Some of this may be a little tongue in cheek…

Crossing the border

  1. Bring a passport, it is the simplest solution to ensure you can get in.  More importantly you require it for reentry into the USA.
  2. Contact Canada Border Services before you go if you have been convicted of any crime, even tickets for DUI can cause you to be turned back.
  3. Generally bringing food into Canada is not that big of a deal, there are few restrictions (right now poultry is one).  I regularly go grocery shopping in the USA and bring groceries back home and have never been questioned or had anything confiscated.  However bringing food back into the USA is far more difficult.  A good rule of thumb is if it is perishable throw it out before you cross back into the US.
  4. If you have a pet ensure you bring proof of vaccinations.
  5. If you have a gun, leave it at home.  Do not bring it, you do not need it, Canada is safe. We do not have the second amendment, in fact most Canadians find the second to be offensive.  Yes it is possible to bring some guns into Canada for hunting or competitions, but there are severe restrictions on the types, the purpose, the storage and the handling of them and you will need permits.  Bringing an undeclared gun can result in a long prison term.  Using a gun on another person, even in self defence and even if it is not discharged could also result in a long prison term as well.  Canadians (who have them) use guns for hunting animals not self defence.  In Canada guns are the same as fishing rods, do you bring your rod to the mall or sleep with it in your bedside table?
□ □ □ □ □ □ □
> Exercise instructions:
1: List the aspects of guns that the border-crossing text says carry severe restrictions when guns are brought into Canada for hunting or competitions.
2: Write a continuation of the text on crossing the border into Canada, starting after its last sentence.

> Extracted material:
□ □ □ □ □ □ □
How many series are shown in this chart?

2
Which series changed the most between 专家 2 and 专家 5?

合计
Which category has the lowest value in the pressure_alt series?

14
□ □ □ □ □ □ □
> Answer section:
1:
the types
the purpose
the storage
the handling

2:
Canadian Culture

  1. Let me start with a few of the funnier questions I have heard:
    1. Do you live in igloos?  No we live in houses just like you, even in the arctic
    2. Do you use Dog Sleds to get around?  Only when competing in the Iditarod.
    3. Do you get snow in July?  Maybe in the more extreme northern parts of the country near the north pole.  Otherwise it is similar to the neighboring states, the Eastern part of Canada where most people actually live, gets weather similar to Ohio, the Prairies similar to the Dakotas, British Columbia similar to Washington, and the three Territories up in the Arctic similar to Alaska.
  2. Canada is very much like the USA, we have most of the same stores and brands.  You can get your McDonald’s, Starbucks, Wal-Mart etc here.
  3. We speak English in most parts of the country.  In Quebec French is the primary language, but if you are travelling around the St Lawrence river in Quebec it is not difficult to find bilingual Canadians working in the stores and restaurants.
  4. A few Canadian Brands worth knowing about:
    1. Tim Hortons- this is our Coffee chain, we are very passionate about our coffee.  We have more Tim Hortons per capita than any other coffee chain in any other country in the world.
    2. Canadian Tire- this is your go to place for anything car, sports, tools, outdoors etc.
    3. Shoppers Drug Mart-  this is our Walgreens, and our pharmacists will actually be friendly and helpful if you ask for condoms or Plan B.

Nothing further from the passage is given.